EXERCISE AIM:
Return every entry exactly, except for any pictures.

MATERIAL FOR THE TASK:
Start of Block

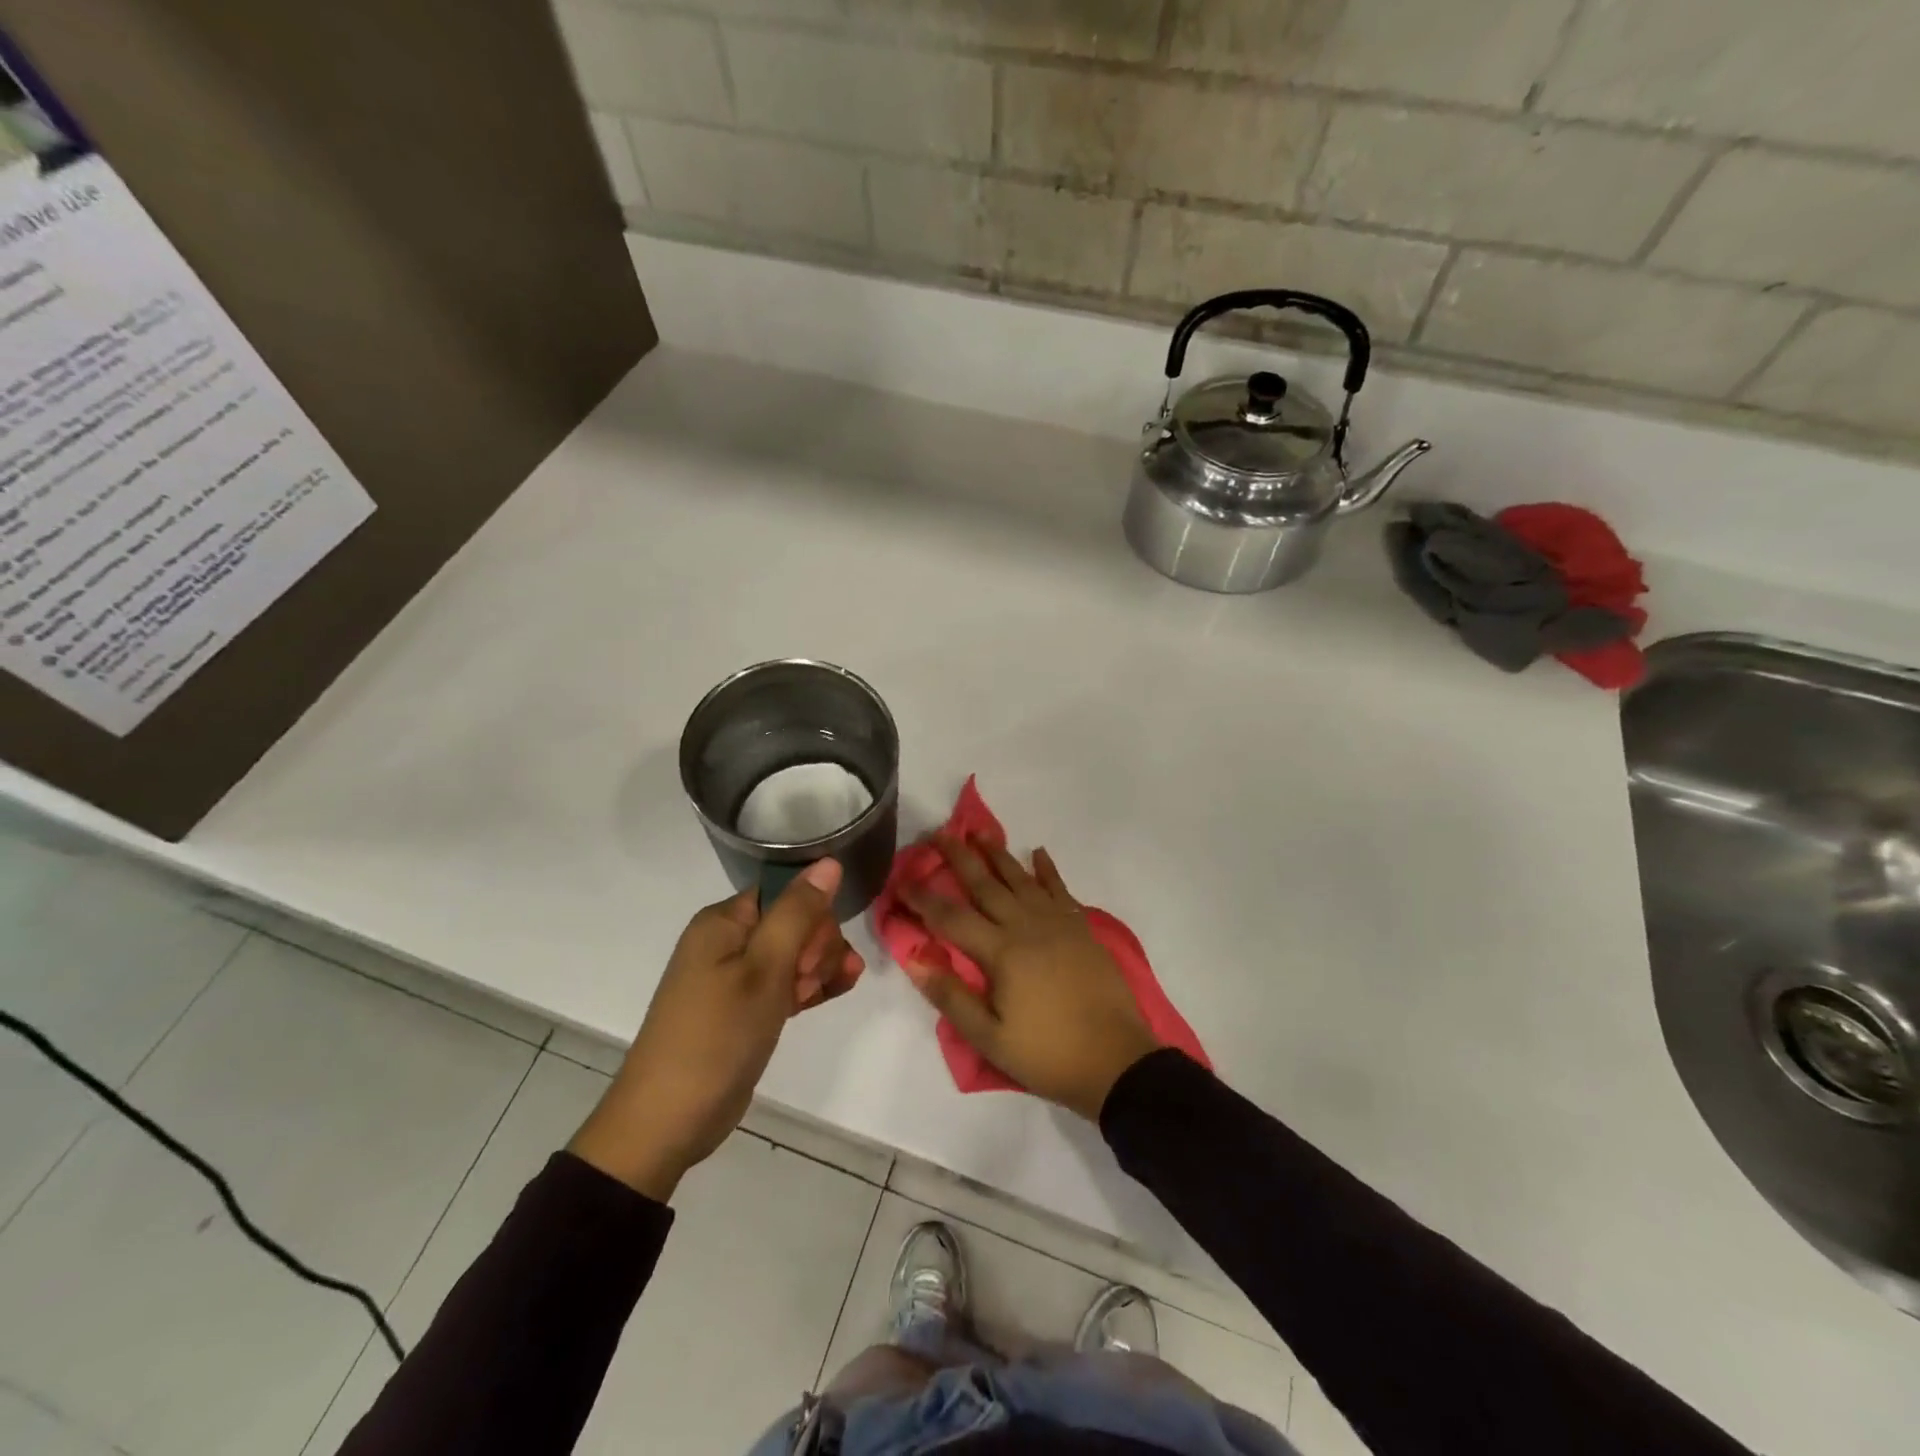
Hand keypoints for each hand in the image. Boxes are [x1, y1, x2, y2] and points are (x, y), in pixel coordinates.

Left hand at [569, 859, 862, 1200]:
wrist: (667, 1121)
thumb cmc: (717, 1036)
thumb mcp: (764, 970)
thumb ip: (798, 913)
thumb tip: (829, 862)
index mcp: (724, 921)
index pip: (784, 893)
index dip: (811, 915)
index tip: (815, 951)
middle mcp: (726, 941)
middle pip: (792, 921)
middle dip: (816, 945)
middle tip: (809, 981)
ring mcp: (733, 978)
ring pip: (793, 954)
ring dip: (819, 966)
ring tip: (837, 987)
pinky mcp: (742, 1010)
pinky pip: (784, 983)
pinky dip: (808, 986)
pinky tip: (839, 989)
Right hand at [903, 838, 1159, 1120]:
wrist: (1116, 1060)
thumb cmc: (1047, 1054)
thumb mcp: (989, 1037)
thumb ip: (951, 996)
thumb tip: (914, 960)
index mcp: (1001, 952)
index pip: (951, 917)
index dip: (923, 898)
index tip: (900, 880)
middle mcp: (1026, 926)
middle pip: (985, 884)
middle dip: (959, 858)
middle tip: (939, 834)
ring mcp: (1058, 923)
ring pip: (1021, 879)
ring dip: (998, 854)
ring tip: (980, 832)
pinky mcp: (1081, 928)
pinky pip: (1060, 889)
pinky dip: (1048, 870)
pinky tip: (1039, 853)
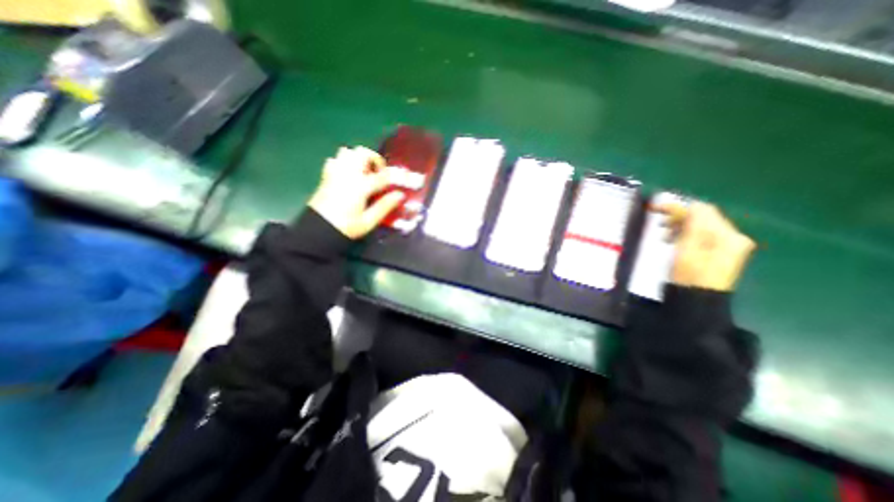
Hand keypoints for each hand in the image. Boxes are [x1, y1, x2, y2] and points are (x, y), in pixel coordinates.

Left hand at [307, 148, 404, 239]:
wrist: (318, 229)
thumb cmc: (346, 227)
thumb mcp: (368, 221)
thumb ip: (385, 206)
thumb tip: (400, 195)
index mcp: (360, 186)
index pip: (381, 176)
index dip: (391, 178)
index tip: (397, 183)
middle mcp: (347, 174)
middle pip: (362, 153)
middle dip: (375, 159)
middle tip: (379, 174)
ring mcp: (335, 173)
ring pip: (347, 152)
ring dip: (359, 158)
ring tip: (365, 173)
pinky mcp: (326, 176)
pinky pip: (335, 160)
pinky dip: (344, 162)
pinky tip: (349, 175)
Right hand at [655, 201, 751, 291]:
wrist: (695, 300)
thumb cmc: (690, 275)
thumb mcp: (688, 249)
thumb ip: (693, 226)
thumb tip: (692, 205)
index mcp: (728, 236)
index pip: (704, 211)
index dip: (679, 207)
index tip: (656, 209)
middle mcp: (732, 238)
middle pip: (703, 218)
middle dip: (679, 217)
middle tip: (659, 224)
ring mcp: (726, 246)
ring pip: (700, 226)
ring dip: (680, 226)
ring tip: (664, 235)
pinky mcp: (717, 253)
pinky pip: (700, 236)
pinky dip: (685, 235)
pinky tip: (673, 241)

End of Block

WORKED SOLUTION:
Hand keypoints for each hand in the image. Boxes are [x1, y1, x2, y2] and points are (x, y), in pixel coordinates.

Left hand at [569, 859, 862, 1200]:
wrist: (667, 1121)
thumb cmc: (717, 1036)
thumb mcp: (764, 970)
thumb ip: (798, 913)
thumb tip: (829, 862)
index mcp: (724, 921)
index pip: (784, 893)
index dip: (811, 915)
index tip: (815, 951)
middle mcp: (726, 941)
middle pip: (792, 921)
middle dip: (816, 945)
middle tip: (809, 981)
ring mcp: (733, 978)
ring pip: (793, 954)
ring dip: (819, 966)
ring tip: (837, 987)
pinky mcp: (742, 1010)
pinky pip: (784, 983)
pinky dip: (808, 986)
pinky tip: (839, 989)
Right hand at [903, 838, 1159, 1120]:
wrist: (1116, 1060)
thumb cmc: (1047, 1054)
thumb mcp: (989, 1037)
thumb ip: (951, 996)
thumb tip: (914, 960)
index mcp: (1001, 952)
index pip: (951, 917)
index dip: (923, 898)
index tip: (900, 880)
middle mcp: (1026, 926)
middle pip: (985, 884)
middle dip: (959, 858)
middle tip: (939, 834)
ring mcp: (1058, 923)
ring pip: (1021, 879)
ring dip: (998, 854)
ring tip: (980, 832)
pinky mcp: (1081, 928)
pinky pip: (1060, 889)
pinky dip: (1048, 870)
pinky tip: (1039, 853)
Hand keypoints for each hand in the image. Boxes are [x1, y1, x2, y2] and points are (x, y), in pixel coordinates.

Left hand at [307, 148, 404, 239]:
wrist: (318, 229)
thumb cmc: (346, 227)
thumb mcp: (368, 221)
thumb ip: (385, 206)
thumb tip: (400, 195)
index mcp: (360, 186)
index pip: (381, 176)
index dip: (391, 178)
index tip: (397, 183)
middle mcp: (347, 174)
middle pip: (362, 153)
middle dip: (375, 159)
middle tip: (379, 174)
ring mcp: (335, 173)
ring pip: (347, 152)
ring dip: (359, 158)
ring tip: (365, 173)
pinky mcp: (326, 176)
pinky pip: (335, 160)
pinky dip: (344, 162)
pinky tip: (349, 175)
Right hand at [655, 201, 751, 291]:
wrist: (695, 300)
thumb cmc: (690, 275)
thumb mcp: (688, 249)
thumb ip: (693, 226)
thumb tip: (692, 205)
index mcp: (728, 236)
index pip: (704, 211)
index dip: (679, 207)
index tip: (656, 209)
middle mcp: (732, 238)
middle pip: (703, 218)
middle dip: (679, 217)
middle tip: (659, 224)
ring mcp: (726, 246)
ring pip: (700, 226)
ring dip: (680, 226)
ring tip: (664, 235)
pinky mcp: (717, 253)
pinky pip: (700, 236)
pinky dip: (685, 235)
pinky tip: (673, 241)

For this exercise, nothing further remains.